Treasury have recently confirmed that co-owners will be able to aggregate their loan accounts together to purchase property as tenants in common.

First Home Owners Grant
If you are all eligible to obtain the grant, the government will provide one grant only in respect of the co-owned property (in effect, each co-owner gets a share of the grant).

Stamp duty exemptions
Each state is different. All offer some type of stamp duty exemption to first home buyers. Some states (eg NSW) are more generous than others (eg, Queensland). If all co-owners are eligible, then they can take advantage of the stamp duty exemption provided they meet the other criteria (see www.firsthome.gov.au). NSW is the most progressive state, allowing From 1 May 2007, First Home Plus One allows eligible purchasers to buy property with other parties and still receive a concession. To qualify the eligible purchasers must buy at least 50 per cent of the property.
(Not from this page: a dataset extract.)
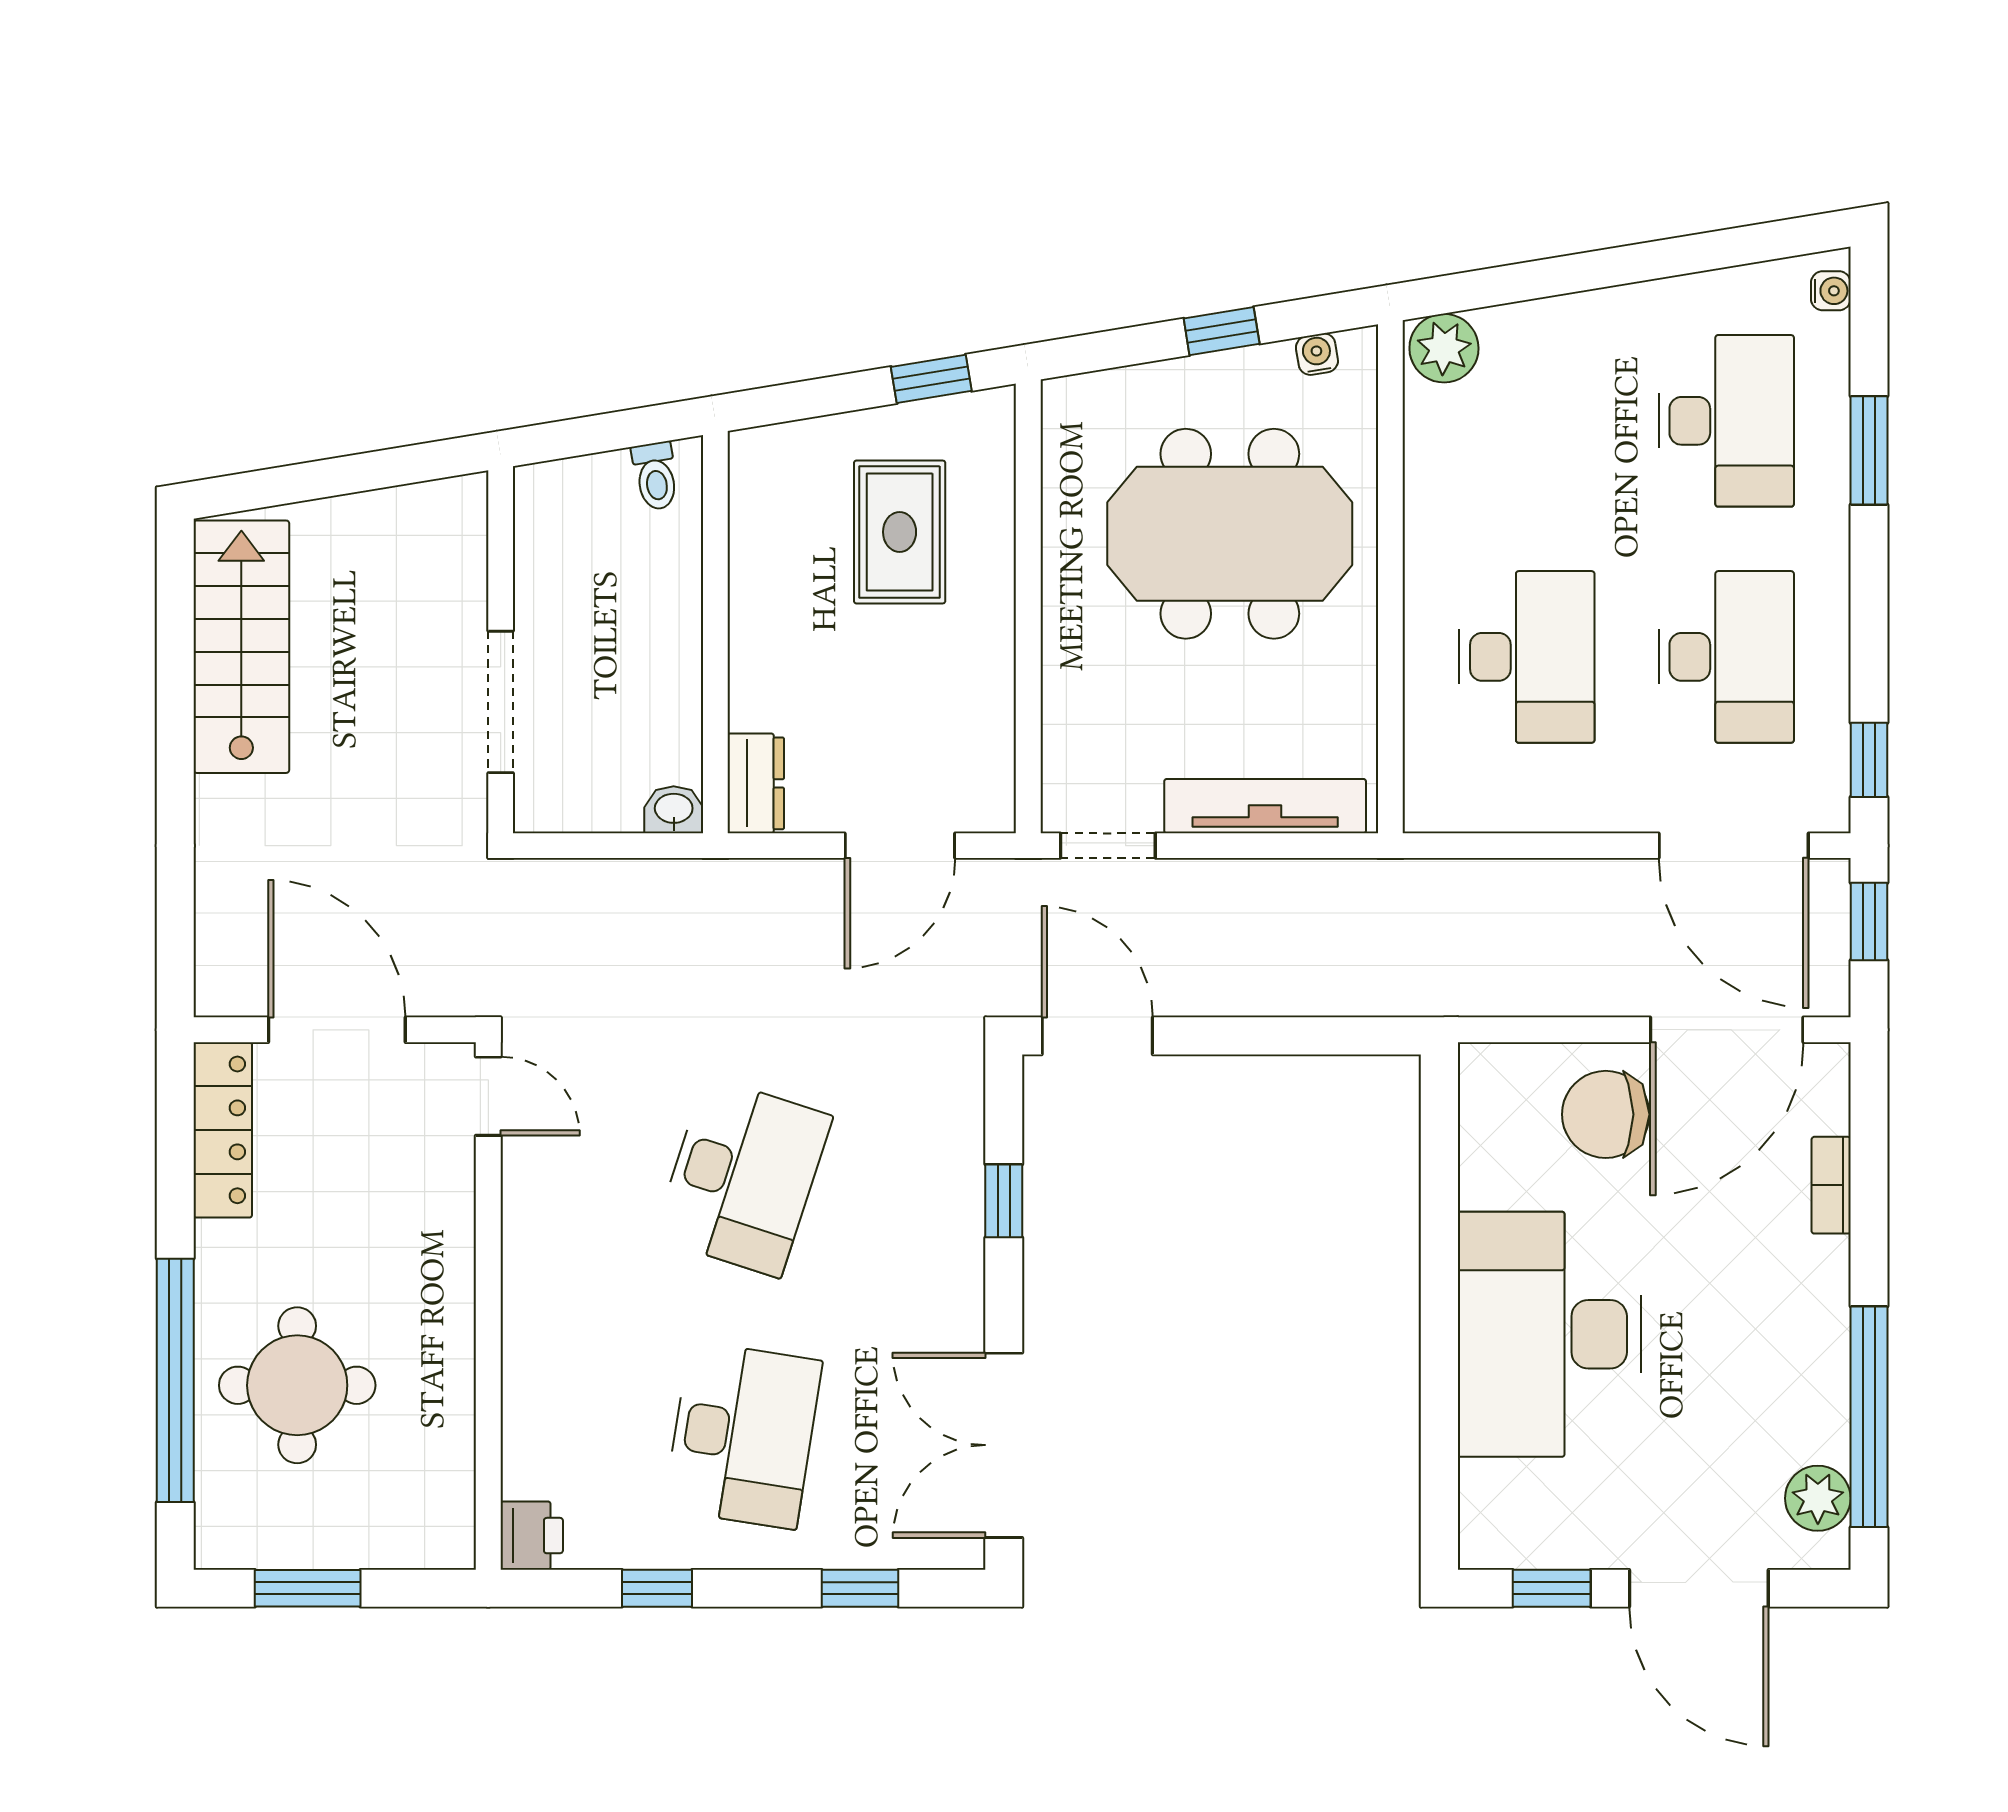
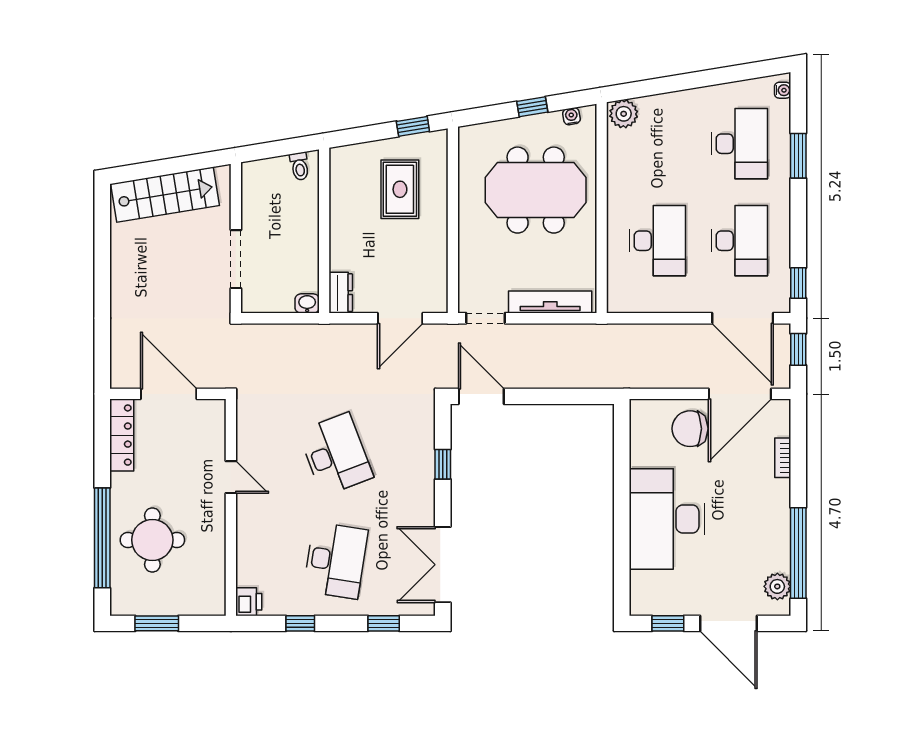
stairs: (241, 647) -> (165, 195), moved, turned 81
door: (488, 1096) -> (231, 477), moved
desk: (743, 1177) -> (336, 454), turned -39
What do I need to organise to buy property with my friends, family or partner?

Group finance
A joint mortgage is a home loan given to more than one party based on their criteria together, rather than individually. Groups of property buyers often apply for a joint mortgage because it allows them to combine their incomes in order to qualify for a higher loan amount, than would be possible individually. All the purchasers’ names will go on the mortgage and title deed and the co-borrowers will be jointly and severally liable for each other’s debts. One of the biggest differences when buying with friends is what to do if one party wishes to sell the property or is unable to meet their share of repayments. A well drafted Co-Ownership Agreement should set up a default regime so that the co-owners can manage any default that occurs with respect to the co-owned property.
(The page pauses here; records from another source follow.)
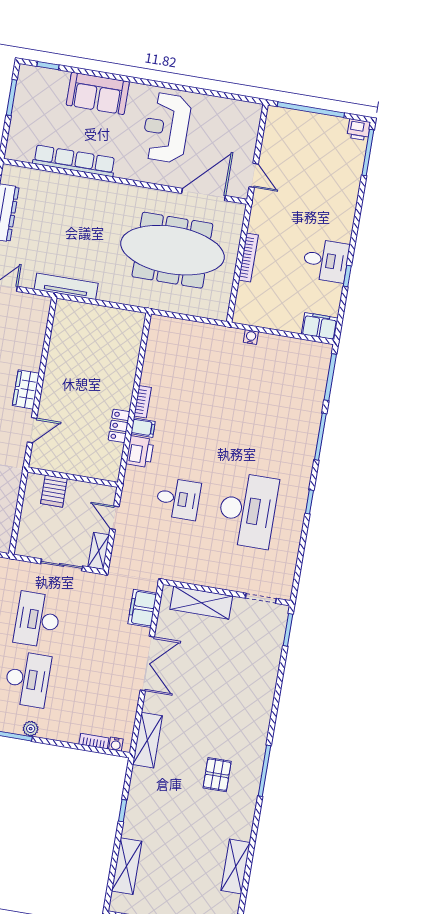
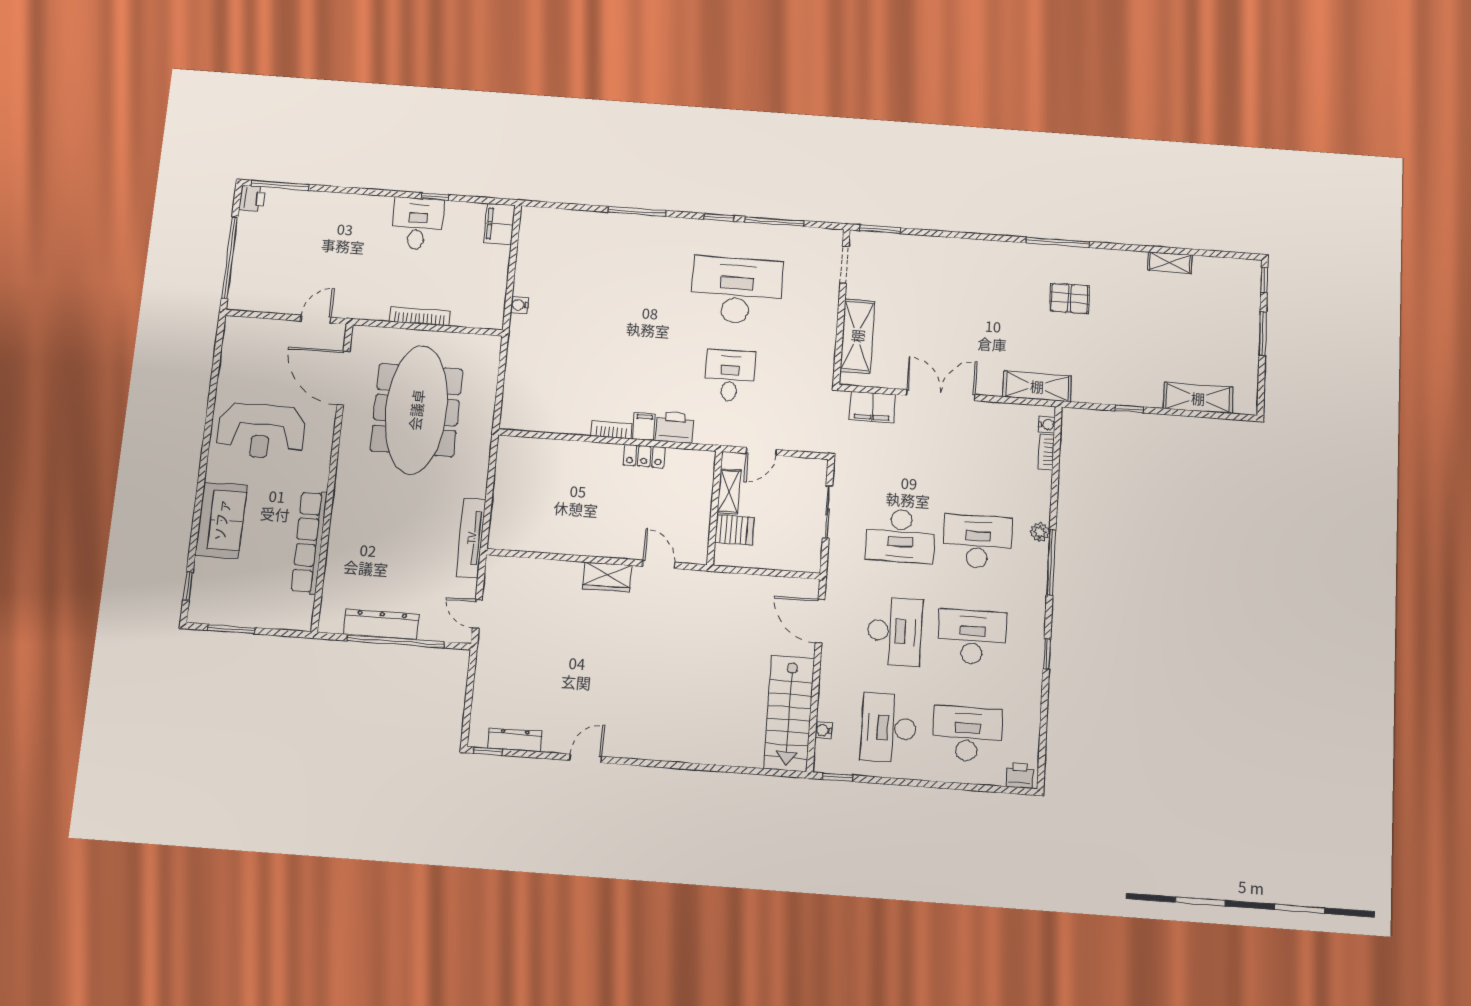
window: (330, 377) -> (775, 222), moved
shelving: (99, 551) -> (729, 492), moved, turned 90
shelving: (236, 866) -> (1170, 263), width x0.67, depth x0.75

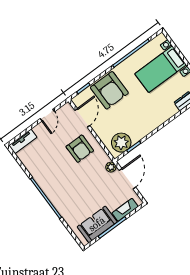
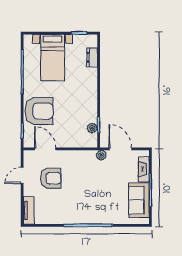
door: (47, 115) -> (22, 175), swing flipped
plant: (121, 143) -> (92, 128), width x0.53, depth x0.53
armchair: (80, 149) -> (51, 178), moved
A well-drafted Co-Ownership Agreement
A co-ownership agreement is a legal document which sets out the rights and obligations of each person with a share in the property. It can also be used to set out how the co-owners want to deal with any other issues related to the property. PodProperty is one source of co-ownership agreements and charges $350 per co-owner.

A conveyancer
Conveyancing refers to the process of preparing for the transfer of the legal title to property from one person to another. In your case, it will be transferred into your name and the names of those you are buying your home with. As part of this process, the lawyer will undertake a range of inquiries relating to the property and carry out a number of checks which can take from 6 to 8 weeks to complete. These inquiries are normally completed before the date selected for settlement which will have been set out in the contract for the sale of the property.